_Stated problem A_
In the records, copy the lines starting at the one containing "Rendered at 1500 by 844 pixels." and ending at the one containing "subtitle of Total Revenue is generated through", with both of those lines included.

OCaml Objects, like wow

2017-02-26 12:14:30 -0700

OCaml is an extremely well-thought out language. Objects might seem like something most languages have, but OCaml brings something pretty special to the table.

I’ll go over:

Records

type circle = {
  radius : float ;
  color : string ;
}

This makes a circle type with radius and color attributes! Not too fancy yet.

A basic circle instantiation:

let blue_circle = { radius = 2.0 ; color = "blue" }

Pattern matching

match circle with
| { radius ; color = "red" } -> string_of_float radius
| { color ; _ } -> color

In the first branch, radius is a variable for radius field, and we check for only red circles.

In the second, we ignore all fields other than binding color.

the Problem

Let’s consider two very alike record types:

(* same circle type we started with: *)
type circle = {
  radius : float ;
  color : string ;
}

(* cylinder type is similar but has a height and no color: *)
type cylinder = {
  radius : float ;
  height : float ;
}

(* a function to get the radius from an unspecified type *)
let get_radius x = match x with
| { radius ; _ } -> radius

let () =
  
  (* define some data *)
  let cylinder = { radius = 2. ; height = 3. } in
  let circle = { radius = 1.2 ; color = "blue" } in

  (* print the radius of a cylinder *)

_Stated problem B_
In the OCaml post's pattern-matching example, what does each of the two match branches do?

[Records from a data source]
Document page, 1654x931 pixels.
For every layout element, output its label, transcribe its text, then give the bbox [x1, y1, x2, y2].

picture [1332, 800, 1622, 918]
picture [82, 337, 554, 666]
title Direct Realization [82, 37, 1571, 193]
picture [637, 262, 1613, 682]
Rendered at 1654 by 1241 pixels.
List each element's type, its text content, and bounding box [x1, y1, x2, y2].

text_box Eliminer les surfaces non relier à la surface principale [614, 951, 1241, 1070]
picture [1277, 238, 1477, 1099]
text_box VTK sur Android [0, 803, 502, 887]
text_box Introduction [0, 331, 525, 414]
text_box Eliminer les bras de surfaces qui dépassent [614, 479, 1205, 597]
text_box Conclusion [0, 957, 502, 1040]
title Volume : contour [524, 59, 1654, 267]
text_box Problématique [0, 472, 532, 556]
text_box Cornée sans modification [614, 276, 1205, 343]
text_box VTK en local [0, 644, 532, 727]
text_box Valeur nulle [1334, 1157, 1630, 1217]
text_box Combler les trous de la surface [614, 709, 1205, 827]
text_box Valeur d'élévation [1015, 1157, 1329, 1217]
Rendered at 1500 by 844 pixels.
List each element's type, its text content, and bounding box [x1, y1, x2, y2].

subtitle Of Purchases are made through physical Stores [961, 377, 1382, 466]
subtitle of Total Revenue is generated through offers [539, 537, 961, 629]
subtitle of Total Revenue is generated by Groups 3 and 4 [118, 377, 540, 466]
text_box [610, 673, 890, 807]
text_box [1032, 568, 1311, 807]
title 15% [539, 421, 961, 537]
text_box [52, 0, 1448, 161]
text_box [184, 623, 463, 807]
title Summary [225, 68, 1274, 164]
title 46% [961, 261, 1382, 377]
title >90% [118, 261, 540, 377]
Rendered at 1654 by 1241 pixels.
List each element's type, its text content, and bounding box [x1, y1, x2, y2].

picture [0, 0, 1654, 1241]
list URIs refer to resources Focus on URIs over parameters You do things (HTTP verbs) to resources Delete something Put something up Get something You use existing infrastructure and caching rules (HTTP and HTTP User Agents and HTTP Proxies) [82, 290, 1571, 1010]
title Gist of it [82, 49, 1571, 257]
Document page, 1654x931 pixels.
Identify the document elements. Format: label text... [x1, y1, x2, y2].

_Correct output A_
Rendered at 1500 by 844 pixels.
List each element's type, its text content, and bounding box [x1, y1, x2, y2].

subtitle Of Purchases are made through physical Stores [961, 377, 1382, 466]
subtitle of Total Revenue is generated through offers [539, 537, 961, 629]

_Correct output B_
The first branch matches only red circles and binds the variable radius to the circle's radius field, returning it as a string. The second branch ignores every field except color, binds it, and returns that color.